After a two-year hiatus, DISTRIBUTECH returned to the Kay Bailey Hutchison Convention Center in Dallas. With thousands of attendees representing utilities, vendors, policymakers, and industry analysts, the conference rooms and exhibit floors were jam-packed.
And while vendors and session topics ranged the full gamut, our team identified three questions that we field multiple times from utilities and vendors alike. Check them out (and our recommendations) below.
Walking the halls of Distributech, our team counted nearly 40 vendors proclaiming to offer DERMS solutions. How is anyone supposed to make sense of that many offerings – especially when their actual capabilities differ?

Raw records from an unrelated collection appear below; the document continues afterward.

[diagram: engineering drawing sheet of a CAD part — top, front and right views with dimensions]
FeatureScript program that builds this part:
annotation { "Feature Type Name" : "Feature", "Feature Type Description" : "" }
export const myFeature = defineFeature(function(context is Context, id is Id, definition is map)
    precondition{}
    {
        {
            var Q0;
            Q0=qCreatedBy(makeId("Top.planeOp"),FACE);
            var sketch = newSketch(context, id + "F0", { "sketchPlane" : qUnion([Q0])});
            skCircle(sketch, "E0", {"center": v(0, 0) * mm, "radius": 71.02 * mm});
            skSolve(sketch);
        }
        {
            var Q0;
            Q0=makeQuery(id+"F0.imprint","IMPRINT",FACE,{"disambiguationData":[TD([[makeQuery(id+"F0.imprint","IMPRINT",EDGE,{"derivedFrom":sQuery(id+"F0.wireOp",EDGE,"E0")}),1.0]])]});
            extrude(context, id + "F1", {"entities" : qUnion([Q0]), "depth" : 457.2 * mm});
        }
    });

One starting point is to evaluate the use cases that each vendor actively supports today. Navigant and AutoGrid published a helpful table (see below) that outlines common DERMS use cases across distinct stakeholders: from the end customer to grid operators and wholesale market participants.
While nearly every DERMS provider claims to serve a wide swath of these, no DERMS provider today delivers all of these capabilities in one platform. Several focus primarily on the “beyond the meter” (or “behind the meter”) use cases, while others are geared more towards grid services or market participation.
Instead of looking for a one-stop shop, we recommend prioritizing the DERMS use cases needed for your utility and evaluating providers based on their ability to
You can do that by talking with vendors (and fellow utilities) about the real-world applications they’re supporting and their approach to scaling their architecture and orchestration strategies as more DERs come online.
From our conversations with utilities of all sizes, we know that scalability is top of mind. It’s also difficult for non-experts to evaluate. One initial exercise is to ask yourself: what information do I want informing how DERs are orchestrated, and does this provider use that data to inform their actions?
At Camus Energy, we’re strong proponents of utilizing context on real-time grid conditions (i.e. loading and voltage) to inform DER dispatch and evaluate whether DER behavior is achieving the intended results. If your DERMS solution lacks visibility into real-time grid conditions, it will struggle to manage increasing quantity and heterogeneity of DERs – and you’ll be disappointed. This is especially relevant for utilities subject to FERC 2222, where integration of DERs into wholesale markets will cause coordination to be a very real challenge very quickly.
We believe the best solutions for scalable DER orchestration are those that provide real-time situational awareness as an input for DER dispatch.
This one can be a pretty scary question. When chatting with one electric cooperative, they asked us “How am I supposed to prepare for EV adoption when I don’t know who is buying them until right before they want to plug in, and my transformer lead time is two years? Am I supposed to stock up on transformers in case lots of folks get Lightning F-150s? How would that not increase rates? But I can’t make folks wait 24 months to charge their truck, right? So what’s the reasonable middle ground?”
Dealing with change that happens faster than ever is tough. While utilities are and should be excited about the clean energy transition, managing that change is complicated and, at times, feels daunting.
Our recommendation is to start by identifying the “no regrets” investments that help improve your organization’s flexibility and ability to manage change. Often, the best “no regrets” investments relate to data. From laying down broadband for improved data collection and connectivity to investing in software that cleans, organizes, and visualizes operational data, there’s a lot that utilities can do to better understand what’s happening on their grid in real-time.
This focus on improving real-time visibility and building a robust data foundation was discussed in detail during the Distributech panel titled “No Regrets Investments for a DSO Future”. During the discussion, leaders from Vermont Electric Cooperative and Holy Cross Energy gave practical examples of their investments. [We’ll update this post with a link to the recording when it’s made available. Panel details are available here.]
Our response to cybersecurity-related questions typically focuses on three tips.
First, embrace a zero trust security posture. We offer more detail in this blog post (and are always happy to chat with utilities), but the general idea is that your system should be protected at all levels, not just the perimeter.
Second, we strongly recommend communicating with customer-owned devices outside of the utility OT system. That’s consistently echoed by utility experts too. In a panel discussion at Distributech on Monday, Chris Bilby of Holy Cross Energy spoke about how excited he was to call upon member devices. His colleague turned to him and said, “Great. Now get the DERs out of my SCADA!”
By doing so, utilities can prevent intrusion at the customer device level, which is both less protected and a much larger attack surface, from resulting in security risks for core utility operations.
Third, many of the most common security risks come from vendors or third-party support teams. In conjunction with moving to a zero trust approach, which limits access for vendors, ensuring that your vendors have robust cybersecurity policies is paramount. When it comes to security, you are often only as strong as the weakest link.